Je publie avec l'accord de mon fils Vivien, les lettres journalières que je lui ai adressées. Cela est probablement une forme d’exhibitionnisme, mais aussi un partage thérapeutique.

mercredi 1 juin 2016

Quarantième lettre



dimanche 15 février 2015

Que de monde hier après-midi. Il y avait un air de fête. Ninon, Gwendal, Hugo, les parents d’Hugo et les piliers antiques de ta vie, ta mère et ton père, ont défilé dans ta chambre. Seul Hugo est resté aux pieds de ton lit, te tenant la main sans interruption. Quelle est belle cette amitié qui vous cimente.
Ta mère et moi stressons un peu. Bien que l’expérience nous prouve que les choses de la vie ne se reproduisent jamais à l’identique, nous avons peur que tu rechutes, dans les deux sens du terme. La dernière fois que tu es parti en salle d’opération, c’était le soir après la visite d’Hugo.
Il est 7h23 et le téléphone est resté muet toute la nuit. Un petit espoir supplémentaire nous permettra de passer une matinée un peu moins lourdement. Nous ne serons rassurés que lorsque nous te verrons.
Rappelle-moi de ne pas oublier tes lunettes. Anneso te les a envoyées et nous les avons reçues avant-hier. Hier j’ai bogué et les ai abandonnées, esseulées sur la table de la cuisine. Qu’elles ne se plaignent pas, elles sont toujours accompagnées. Une paire de lunettes signifie qu’il y a deux lunettes, et qu’elles se tiennent compagnie. Entre nous, il y en a deux mais je ne vois qu’un seul objet. Ça c’est de la physique quantique : un plus un égale un. Ou un des nombreux mystères de la langue française qui n’a pas réussi à s’adapter à l’évolution rapide.  Les historiens spécialisés en histoire rétorqueront qu’au départ, du temps de l’homme qui ne conduisait pas, les lunettes étaient une.

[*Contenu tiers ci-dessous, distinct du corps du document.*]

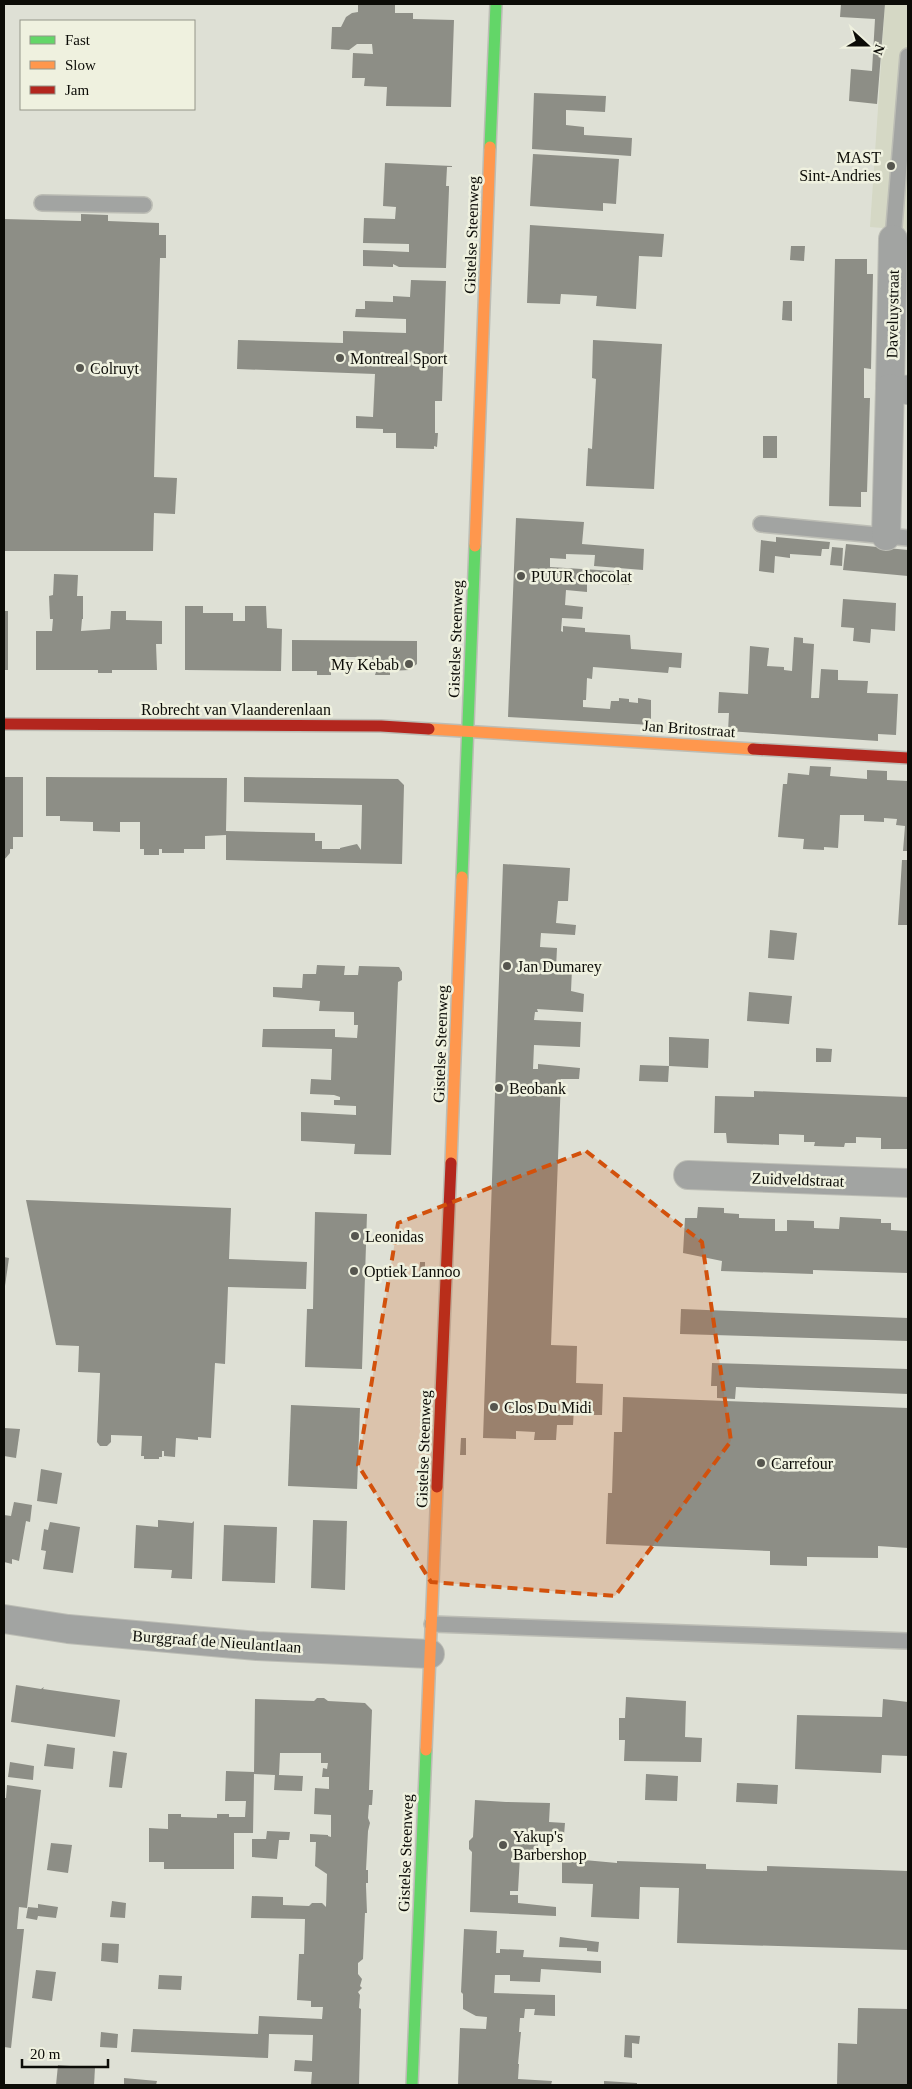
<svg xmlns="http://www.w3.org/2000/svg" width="912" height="2089" viewBox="0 0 912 2089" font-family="'Times New Roman',serif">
<rect width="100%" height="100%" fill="#dee0d5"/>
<polygon fill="#d5d8c5" points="885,4 908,4 908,230 870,227"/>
<g fill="#8d8e86">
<polygon points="358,4 395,4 395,13 413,13 413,19 454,20 451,107 386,106 387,87 364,86 365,78 352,78 353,53 373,54 372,44 357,44 349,50 331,49 332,27 341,27 346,17 352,13 358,12"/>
<polygon points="841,4 885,4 877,104 849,101 851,69 872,71 875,19 840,17"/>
<polygon points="534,93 606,96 605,112 566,110 566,125 584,127 584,135 632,138 631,156 532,149"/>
<polygon points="533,154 619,159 616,204 603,203 603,211 530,206"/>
<polygon points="385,163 452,166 452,167 447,167 446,186 449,186 449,189 446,268 399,267 393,264 393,267 363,266 363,250 409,252 409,244 363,243 364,218 395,219 396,207 383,206"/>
<polygon points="81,214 108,215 108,221 159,223 159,235 166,235 166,258 160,258 154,477 177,478 175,514 154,513 153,551 4,551 4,219 81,221"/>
<polygon points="530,225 664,234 662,257 639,256 636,309 596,306 597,296 561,294 560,304 527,303"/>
<polygon points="791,246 805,246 804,261 790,260"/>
<polygon points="835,259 867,259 867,274 873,274 871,369 864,368 864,398 870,398 867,492 861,492 861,507 829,506"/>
<polygon points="411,280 446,281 442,401 435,401 435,433 438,433 437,447 434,446 434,449 396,448 396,433 383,433 383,429 356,428 356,416 373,417 375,374 237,369 238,340 343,343 343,331 406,333 406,319 355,317 356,309 365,309 365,301 393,302 393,296 410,297"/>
<polygon points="783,301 792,301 792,321 782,320"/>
<polygon points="593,340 662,344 654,489 586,486 588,448 592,449 596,379 592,378"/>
<rect x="763" y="436" width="14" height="22"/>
<polygon points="516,518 584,522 582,544 644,549 643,570 594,566 595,555 566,554 566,559 550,558 550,567 630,572 629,585 591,581 591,583 587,583 587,592 566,590 565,605 583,607 582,619 562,618 561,631 563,632 563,626 585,628 585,632 630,635 631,649 682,653 681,668 669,667 668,673 593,667 592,679 587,678 586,700 583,700 583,707 610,709 611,701 619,701 619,698 629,699 629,702 638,703 638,698 651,700 651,725 508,717"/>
<polygon points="776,537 830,542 829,549 822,549 821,556 790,554 790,558 775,556 774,573 759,571 761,540 776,542"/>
<polygon points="846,544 908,550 908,576 843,570"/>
<polygon points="832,547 843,548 842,566 830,565"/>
<polygon points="54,574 78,575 77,596 83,596 83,619 82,619 81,631 110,629 111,611 126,611 126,620 162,621 162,644 156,644 157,670 112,670 112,673 98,673 98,670 36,670 36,631 52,631 53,619 50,619 49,596 53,595"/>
<polygon points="843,599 896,603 895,631 871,629 870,643 853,641 854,628 841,627"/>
<polygon points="185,606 203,606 203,613 233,613 233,621 245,621 245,606 266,606 267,628 282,629 281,671 185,670"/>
<rect x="4" y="611" width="4" height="59"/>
<polygon points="794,637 803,638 803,643 814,644 811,698 819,698 821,669 838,670 838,680 868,681 867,693 898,694 896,735 878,734 878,741 728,731 729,713 718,713 719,692 748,694 750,646 769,648 767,666 784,667 784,670 792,671"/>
<polygon points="292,640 417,641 417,664 409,670 390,671 390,675 375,675 376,672 372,671 372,657 333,657 334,671 331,671 331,675 317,675 317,671 292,671"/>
<polygon points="810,766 831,767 830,776 867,779 867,770 887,771 887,780 908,781 908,851 903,851 905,826 896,825 897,819 884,818 884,822 864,821 864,815 840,815 838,848 824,847 824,850 803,849 804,839 778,837 783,784 787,784 788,773 809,775"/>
<polygon points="4,777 23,777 23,837 13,837 13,849 10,849 10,853 4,860"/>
<polygon points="46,777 227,778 226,831 315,833 315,841 322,841 322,849 340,849 340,848 357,844 361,850 362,805 244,802 244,777 398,779 404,785 402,864 226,860 226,835 205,836 205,849 184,849 184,853 162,853 162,849 159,849 159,855 144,855 144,849 140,849 140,822 120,822 120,832 93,831 93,822 60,821 60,816 46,816"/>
<polygon points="902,860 908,860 908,925 898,925"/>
<polygon points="503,864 570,868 568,901 558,901 556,923 576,925 575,935 541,933 540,947 557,948 556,968 572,969 571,991 584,994 583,1012 537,1009 538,1012 535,1012 534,1020 581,1022 580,1047 534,1045 533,1069 538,1069 538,1064 580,1068 579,1079 561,1079 551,1345 577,1346 576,1383 603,1384 602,1415 581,1415 581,1408 574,1408 573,1425 557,1425 556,1440 534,1440 535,1432 516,1431 516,1439 483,1438"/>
<polygon points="770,930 797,933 794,960 768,958"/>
<polygon points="317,965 345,966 344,975 358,975 359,966 399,967 402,972 402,980 398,982 391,1155 354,1154 355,1144 301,1141 301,1112 356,1115 356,1106 334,1105 334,1100 340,1100 340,1097 334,1095 310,1094 311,1079 331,1080 332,1049 262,1047 263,1029 335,1029 335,1037 357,1038 358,1025 354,1025 354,1012 319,1011 320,1001 273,997 273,987 302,988 303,974 316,974"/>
<polygon points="749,992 792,996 789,1024 747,1021"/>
<polygon points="669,1037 709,1039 708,1068 669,1066"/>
<polygon points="816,1048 832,1049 831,1062 816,1062"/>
<polygon points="640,1065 669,1066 668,1082 639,1081"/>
<polygon points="754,1091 908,1097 907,1149 881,1149 881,1138 856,1137 856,1143 845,1143 844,1147 814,1146 815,1142 804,1142 804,1135 779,1134 779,1145 727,1143 726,1133 714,1133 715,1096 754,1097"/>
<polygon points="26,1200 231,1208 229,1259 307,1262 306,1289 228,1287 225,1364 215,1363 211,1438 198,1437 198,1440 176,1438 175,1457 164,1456 164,1451 162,1451 162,1457 159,1457 159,1459 144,1459 144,1456 141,1456 142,1436 111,1435 111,1442 107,1446 100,1446 97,1442 100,1373 78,1372 79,1346 56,1345"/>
<polygon points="698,1207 724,1208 724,1213 739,1214 739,1218 775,1219 775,1231 787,1231 787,1220 814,1221 814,1228 839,1229 840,1217 881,1219 881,1223 891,1223 891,1230 908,1231 908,1273 813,1270 813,1274 721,1271 722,1261 683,1253 685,1218 697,1218"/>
<polygon points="315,1212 367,1214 362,1369 305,1367 307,1309 313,1309"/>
<polygon points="4,1257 9,1258 5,1286 4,1286"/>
<polygon points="420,1262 425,1262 425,1279 419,1279"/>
<polygon points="681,1309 908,1318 908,1341 680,1334"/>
<polygon points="712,1363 908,1369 908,1394 736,1387 735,1399 717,1398 717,1386 711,1386"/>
<polygon points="623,1397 908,1408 908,1548 878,1546 878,1558 807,1557 807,1566 770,1565 770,1551 606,1544 608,1493 612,1493 614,1432 622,1432"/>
<polygon points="291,1405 360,1408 357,1489 288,1486"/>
<polygon points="4,1428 20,1429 16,1458 4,1456"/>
<polygon points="461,1438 466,1438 466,1455 460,1455"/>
<polygon points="41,1469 62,1473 57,1504 37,1501"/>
<polygon points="14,1502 32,1505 30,1522 26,1521 19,1561 12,1559 12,1564 4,1562 4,1515 11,1516"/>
<polygon points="158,1520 192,1523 194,1521 192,1579 171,1578 172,1570 134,1568 136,1525 158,1527"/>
<polygon points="313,1520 347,1521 345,1590 311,1588"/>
<polygon points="50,1522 80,1527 73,1573 43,1569 46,1551 41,1550 44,1529 48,1530"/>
<polygon points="224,1525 277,1527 275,1583 222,1581"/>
<polygon points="16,1685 41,1689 44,1687 43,1689 120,1700 115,1737 11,1722"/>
<polygon points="626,1697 686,1701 685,1737 702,1738 701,1762 624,1761 625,1740 619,1740 619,1718 625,1718"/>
<polygon points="317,1698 324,1698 328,1701 365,1703 372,1710 369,1790 373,1790 372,1805 369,1805 368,1818 370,1823 368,1831 366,1870 368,1870 368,1883 366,1883 366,1886 367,1913 365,1913 363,1959 358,1963 358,1974 362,1979 360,1986 362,1988 358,1992 360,1995 359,2008 361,2009 359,2085 311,2085 312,2072 294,2071 295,2060 312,2061 313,2035 269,2034 268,2058 131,2052 133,2029 258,2034 259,2016 322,2019 323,2007 311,2007 311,2001 297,2000 299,1954 304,1954 305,1919 251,1918 252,1896 283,1897 283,1905 309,1906 312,1903 322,1903 326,1907 327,1874 315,1866 316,1842 310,1842 310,1834 328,1835 328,1836 331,1837 331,1815 314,1814 315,1788 329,1789 329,1777 322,1777 323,1768 327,1769 328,1763 321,1763 321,1753 280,1753 279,1775 303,1776 302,1791 274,1790 275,1775 254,1774 253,1833 234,1833 234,1869 164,1869 164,1862 149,1862 149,1828 168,1829 168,1814 181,1814 181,1817 217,1818 217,1814 229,1814 229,1817 245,1817 246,1801 225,1801 226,1771 254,1772 255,1699 314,1701"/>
<polygon points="883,1699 908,1702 908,1756 882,1755 881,1773 795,1769 797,1715 882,1717"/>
<polygon points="47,1744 75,1748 73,1769 44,1766"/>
<polygon points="113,1751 127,1753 122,1788 109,1787"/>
<polygon points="10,1762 34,1766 33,1780 8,1777"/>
<polygon points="646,1774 678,1776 677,1801 645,1800"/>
<polygon points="737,1783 778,1785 777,1804 736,1802"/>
<polygon points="7,1785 41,1790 27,1908 19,1907 17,1929 24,1929 11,2048 4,2047 4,1798 6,1798"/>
<polygon points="475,1800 506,1802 550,1803 549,1822 565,1823 564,1835 539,1833 537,1857 520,1856 518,1891 510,1891 510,1895 518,1895 518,1903 556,1907 556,1916 470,1912 472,1852 469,1849 469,1841 473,1837"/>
<polygon points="267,1831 290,1832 289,1840 279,1840 277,1859 252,1857 252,1839 266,1839"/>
<polygon points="51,1843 72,1845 68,1873 47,1870"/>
<polygon points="562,1858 617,1863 617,1861 706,1864 706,1869 767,1871 767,1866 908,1871 908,1950 677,1943 679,1888 640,1887 639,1919 591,1917 593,1884 562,1883"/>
<polygon points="112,1901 126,1903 125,1918 110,1917"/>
<polygon points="38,1904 58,1907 56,1918 38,1916 37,1920 26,1918 28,1907 38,1908"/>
<polygon points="464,1929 497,1931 496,1953 500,1953 500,1949 524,1950 523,1957 601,1961 601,1973 541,1969 540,1982 510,1981 510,1975 495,1975 494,1993 555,1995 555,2016 534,2015 535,2009 525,2009 524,2018 520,2018 519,2032 521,2032 518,2064 519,2064 518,2079 552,2081 551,2085 458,2085 460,2028 486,2029 487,2017 476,2016 463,2009 463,1994 461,1992"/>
<polygon points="560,1937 599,1942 598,1952 587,1951 587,1948 559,1947"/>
<polygon points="102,1943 119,1944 118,1963 101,1961"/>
<polygon points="36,1970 56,1972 52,2001 32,1998"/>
<polygon points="159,1975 182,1976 181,1990 158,1989"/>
<polygon points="858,2008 908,2009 908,2085 837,2085 838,2043 857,2044"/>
<polygon points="101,2032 118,2034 117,2048 100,2047"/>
<polygon points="625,2035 640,2036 639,2044 632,2043 632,2058 624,2057"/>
<polygon points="58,2065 95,2068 94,2085 56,2085"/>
<polygon points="124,2078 157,2081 156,2085 124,2085"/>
<polygon points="604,2081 637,2083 637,2085 604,2085"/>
</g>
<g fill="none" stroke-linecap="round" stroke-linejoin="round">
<defs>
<g id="lane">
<polyline points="42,203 144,205"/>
<polyline points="893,239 908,56"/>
<polyline points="761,524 908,538"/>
<polyline points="432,1624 908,1641"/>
</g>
<g id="street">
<polyline points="893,239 890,388 908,390"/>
<polyline points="886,536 890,388"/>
<polyline points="688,1175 908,1183"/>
<polyline points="4,1619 68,1629 257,1646 430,1654"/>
</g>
<g id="fast">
<polyline points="490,147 496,4"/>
<polyline points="462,877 475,546"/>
<polyline points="412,2085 426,1750"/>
</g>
<g id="slow">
<polyline points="475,546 490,147"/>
<polyline points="429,729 753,749"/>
<polyline points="451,1163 462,877"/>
<polyline points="426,1750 437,1487"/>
</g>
<g id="jam">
<polyline points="4,724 381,726 429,729"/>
<polyline points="753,749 908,758"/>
<polyline points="437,1487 451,1163"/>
</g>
</defs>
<use href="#lane" stroke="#bcbdb5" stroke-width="18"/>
<use href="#street" stroke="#bcbdb5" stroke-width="30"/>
<use href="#fast" stroke="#bcbdb5" stroke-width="14"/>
<use href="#slow" stroke="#bcbdb5" stroke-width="14"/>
<use href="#jam" stroke="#bcbdb5" stroke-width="14"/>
<use href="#lane" stroke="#a2a4a2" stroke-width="15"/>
<use href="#street" stroke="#a2a4a2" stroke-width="28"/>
<use href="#fast" stroke="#63d668" stroke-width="11"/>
<use href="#slow" stroke="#ff974d" stroke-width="11"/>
<use href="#jam" stroke="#b3261e" stroke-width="11"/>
</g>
<path fill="#d2510c" fill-opacity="0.2" stroke="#d2510c" stroke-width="4" stroke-dasharray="10 6" stroke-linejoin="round" d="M 586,1151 L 702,1242 L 731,1441 L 615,1596 L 431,1582 L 358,1465 L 398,1223 Z"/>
<g fill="#56564f" stroke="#eff1df" stroke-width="2">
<circle cx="891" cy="166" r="5"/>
<circle cx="340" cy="358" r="5"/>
<circle cx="80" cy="368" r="5"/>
<circle cx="521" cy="576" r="5"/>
<circle cx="409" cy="664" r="5"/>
<circle cx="507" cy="966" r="5"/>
<circle cx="499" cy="1088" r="5"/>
<circle cx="355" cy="1236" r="5"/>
<circle cx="354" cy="1271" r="5"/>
<circle cx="494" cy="1407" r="5"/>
<circle cx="761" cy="1463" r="5"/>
<circle cx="503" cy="1845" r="5"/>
</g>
<g text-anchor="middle" stroke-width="5" stroke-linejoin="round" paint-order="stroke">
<g font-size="16" fill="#0c0c07" stroke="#eff1df" text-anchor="start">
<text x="881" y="163" text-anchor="end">MAST<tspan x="881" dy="18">Sint-Andries</tspan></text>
<text x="350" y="364">Montreal Sport</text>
<text x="90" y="374">Colruyt</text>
<text x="531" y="582">PUUR chocolat</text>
<text x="399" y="670" text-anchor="end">My Kebab</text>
<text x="517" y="972">Jan Dumarey</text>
<text x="509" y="1094">Beobank</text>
<text x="365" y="1242">Leonidas</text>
<text x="364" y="1277">Optiek Lannoo</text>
<text x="504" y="1413">Clos Du Midi</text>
<text x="771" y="1469">Carrefour</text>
<text x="513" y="1842">Yakup's<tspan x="513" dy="18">Barbershop</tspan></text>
</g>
<g font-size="16" fill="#0c0c07" stroke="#eff1df">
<text transform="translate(471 235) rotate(-88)" y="6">Gistelse Steenweg</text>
<text transform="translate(892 314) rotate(-89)" y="6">Daveluystraat</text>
<text transform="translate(455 639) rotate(-88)" y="6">Gistelse Steenweg</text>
<text x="236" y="715">Robrecht van Vlaanderenlaan</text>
<text transform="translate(689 728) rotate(4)" y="6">Jan Britostraat</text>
<text transform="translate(440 1044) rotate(-88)" y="6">Gistelse Steenweg</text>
<text transform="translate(798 1179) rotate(2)" y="6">Zuidveldstraat</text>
<text transform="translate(423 1449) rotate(-88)" y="6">Gistelse Steenweg</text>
<text transform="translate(217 1641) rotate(4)" y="6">Burggraaf de Nieulantlaan</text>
<text transform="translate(405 1853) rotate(-88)" y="6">Gistelse Steenweg</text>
</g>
</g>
<rect width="912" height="2089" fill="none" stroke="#0c0c07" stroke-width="10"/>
<rect x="20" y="20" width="175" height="90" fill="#eff1df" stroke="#949589"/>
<rect x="30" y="36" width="25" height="8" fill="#63d668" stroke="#949589"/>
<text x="65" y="45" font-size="15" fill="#0c0c07">Fast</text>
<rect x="30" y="61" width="25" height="8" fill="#ff974d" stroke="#949589"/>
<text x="65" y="70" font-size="15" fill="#0c0c07">Slow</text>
<rect x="30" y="86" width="25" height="8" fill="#b3261e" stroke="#949589"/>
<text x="65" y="95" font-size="15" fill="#0c0c07">Jam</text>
<g transform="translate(867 45) rotate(111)" stroke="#eff1df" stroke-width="4" paint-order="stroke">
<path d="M0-4L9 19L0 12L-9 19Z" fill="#0c0c07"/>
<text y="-8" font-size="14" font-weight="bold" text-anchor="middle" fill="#0c0c07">N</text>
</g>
<path d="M22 2059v8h86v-8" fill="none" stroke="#0c0c07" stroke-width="2.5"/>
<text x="30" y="2059" font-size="15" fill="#0c0c07" stroke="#eff1df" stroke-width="4" paint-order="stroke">20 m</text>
</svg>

Ainsi nous pouvions dire :
- Attention ! Ne perds pas ta lunette.
 Elle était monoculaire.  Cela était un monocle. Sur les navires il y avait les longues vues, lorsqu’elles se sont dédoublées, elles se sont nommées : une paire de longues vues. Ma sœur jumelle qui est aussi historienne de souche binoculaire me soutient que cela s’appelle des jumelles, ou une paire de jumelles. Personnellement j’y perds mon latin. Je reconnais que l’on dit fréquemment : ne me casse pas les couilles. Mais depuis la nuit des temps et du sacrosaint cinq à sept, elles ont toujours été par deux, même avant l’invention de la voiture et de la tablette.
Un dromadaire a une bosse. Lorsqu’on se trouve par hasard sur le même engin avec deux places, le terme paire de dromadaires n’est jamais usité. Le langage qui a transformé en paire de jumelles la multiplication par deux de la longue vue, a exercé la même tyrannie linguistique aux quadrupèdes bosselés. Une bosse = dromadaire,  deux bosses = une paires de chameaux
Lors d’un échange commercial cette hypothèse crée des malentendus.
- Une paire de chameaux à échanger contre une paire de dromadaire.
- Mais il n’y a qu’un chameau.
- Pardon monsieur, le terme un chameau est une faute de français, vous devez dire une paire de chameaux. Alors les prendrez-vous ?
Lorsque l’on sait que les Sunnites utilisaient les dromadaires et les chiites les chameaux, on comprend mieux le bordel qu’il y a maintenant en extrême orient.
Autre exemple de la complexité du langage : les motos sont considérées comme biplace. Demande aux passagères aimantes si c’est toujours le cas.